Publications

Raza, A; Shahid, MA; Zaman, M; Miao, YX; Huang, YB; Safdar, M; Maqbool, S; Muhammad, NE (2025). Improving Wheat Yield Prediction with Multi-Source Remote Sensing Data and Machine Learning in Arid Regions. REMOTE SENSING, 17(5), 774.

Abstract
Wheat (Triticum aestivum L.) is one of the world's primary food crops, and timely and accurate yield prediction is essential for ensuring food security. There has been a growing use of remote sensing, climate data, and their combination to estimate yields, but the optimal indices and time window for wheat yield prediction in arid regions remain unclear. This study was conducted to (1) assess the performance of widely recognized remote sensing indices to predict wheat yield at different growth stages, (2) evaluate the predictive accuracy of different yield predictive machine learning models, (3) determine the appropriate growth period for wheat yield prediction in arid regions, and (4) evaluate the impact of climate parameters on model accuracy. The vegetation indices, widely recognized due to their proven effectiveness, used in this study include the Normalized Difference Vegetation Index (NDVI), the Enhanced Vegetation Index (EVI), and the Atmospheric Resistance Vegetation Index (ARVI). Moreover, four machine learning models, viz. Decision Trees (DTs), Random Forest (RF), Gradient Boosting (GB), and Bagging Trees (BTs), were evaluated to assess their predictive accuracy for wheat yield in the arid region. The whole wheat growth period was divided into three time windows: tillering to grain filling (December 15-March), stem elongation to grain filling (January 15-March), and heading to grain filling (February-March 15). The model was evaluated and developed in the Google Earth Engine (GEE), combining climate and remote sensing data.
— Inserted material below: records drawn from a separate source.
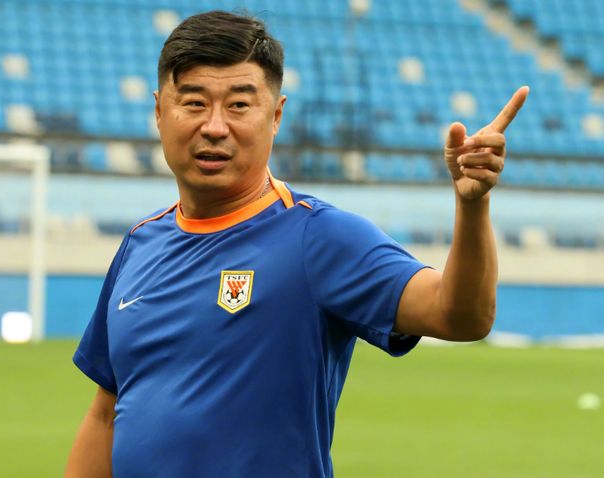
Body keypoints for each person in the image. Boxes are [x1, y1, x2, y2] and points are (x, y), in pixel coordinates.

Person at [65, 10, 528, 478]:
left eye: (239, 105)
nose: (215, 126)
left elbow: (461, 316)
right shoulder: (141, 243)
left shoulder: (317, 237)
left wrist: (473, 206)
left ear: (276, 116)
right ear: (159, 112)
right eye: (194, 103)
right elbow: (106, 413)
The results showed that the RF model with ARVI could accurately predict wheat yield at the grain filling and the maturity stages in arid regions with an R-2 > 0.75 and yield error of less than 10%. The grain filling stage was identified as the optimal prediction window for wheat yield in arid regions. While RF with ARVI delivered the best results, GB with EVI showed slightly lower precision but still outperformed other models. It is concluded that combining multisource data and machine learning models is a promising approach for wheat yield prediction in arid regions.

DOI:
10.3390/rs17050774

ISSN:
2072-4292